I have sifted through the entire library upstairs at school and culled quite a few books from the collection. This made me very philosophical about the state of school libraries in general.
When I was a kid, books were restricted resources while time to read them was almost unlimited. I could either read books, or run around with a mullet on my head and a rusty pocket knife in my pocket. In rain or snow. Alone.
For most kids today, the relationship is inverse. They have plenty of access to colourful books of excellent print quality but not a whole lot of time to read them. The amount of books available is simply so large, it’s impossible for a child to feel much excitement about books as objects. This is no fault of their own, of course. They observe that books are insanely plentiful and they have judged, correctly in my view, that most of them are not very good.
Our school library at EFD had, for example, an enormous amount of books based on Disney movies. These books might have made sense when they were issued, when the films themselves were extremely hard to come by. (Where I grew up, they were screened in cinemas on a seven year rotation schedule. If you missed La Belle et le Clochard, tough luck. You had to wait seven years to get another chance.) Today these books, hastily thrown together in some Franco-era Spanish sweatshop (Spain had commercial art as an export industry), just don’t make much sense. On top of that, they’re boring, trite and ugly, even when the movies themselves were excellent.

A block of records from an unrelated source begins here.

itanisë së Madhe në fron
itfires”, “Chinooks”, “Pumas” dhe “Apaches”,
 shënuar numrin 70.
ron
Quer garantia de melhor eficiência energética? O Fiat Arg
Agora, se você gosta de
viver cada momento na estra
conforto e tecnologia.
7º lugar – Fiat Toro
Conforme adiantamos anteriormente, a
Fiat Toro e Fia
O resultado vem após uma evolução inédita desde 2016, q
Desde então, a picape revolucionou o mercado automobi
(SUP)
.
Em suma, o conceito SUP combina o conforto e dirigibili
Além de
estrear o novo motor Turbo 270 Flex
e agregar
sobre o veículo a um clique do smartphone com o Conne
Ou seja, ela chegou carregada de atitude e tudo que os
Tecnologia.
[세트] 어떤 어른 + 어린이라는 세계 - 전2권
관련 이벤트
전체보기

I never saw any child at school look at these books with even the slightest flicker of interest.
Too many children’s books, I’m sorry to say, have been made with no love whatsoever. It’s very easy to see which books might spark a passion for reading in a child, and which will make a child think: “This is bullshit, I’m off to see if Lucia has any rugbrød I can eat instead.”
I’m not absolutely positive about this, but it seems as if the school library has become the depository of books parents didn’t want at home. Maybe the family received these books as gifts from clueless, childless uncles, bought in a mindless, frothing panic before visiting. There were very, very few classics in the selection. Some abridged versions of Mark Twain and Jack London, one and a half book by Astrid Lindgren.
I kept all the books in the “Martine”-series, they are priceless windows into a previous age. But there was no Dumas! No Jules Verne! And I totally understand. I don’t want to give away my kids’ nicest books either.
There are still quite a lot of books left in the library. Much more than any kid will ever read while attending school. Quite a few collections of fairy tales, a whole bunch of novels, some very nice picture books and reference books. In my view, the only things that has been lost by reducing the number of books are obstacles to finding a volume actually worth reading.
A few of our kids faithfully bring their own books to read at school. Teachers have previously tried to encourage more to do the same, but with little long-term success. I think there are several reasons for this, one of them being that reading is a much more social activity for children than adults often realize. For many kids, bringing a book from home that nobody’s heard about just feels weird.
I have some plans for what to do about reading, to be revealed with the rest of the school program in August. Until then, permit me to post a reminder that research indicates reading aloud to kids gives them crazy advantages on almost every level. School is all very nice and good, but the real magic happens at home.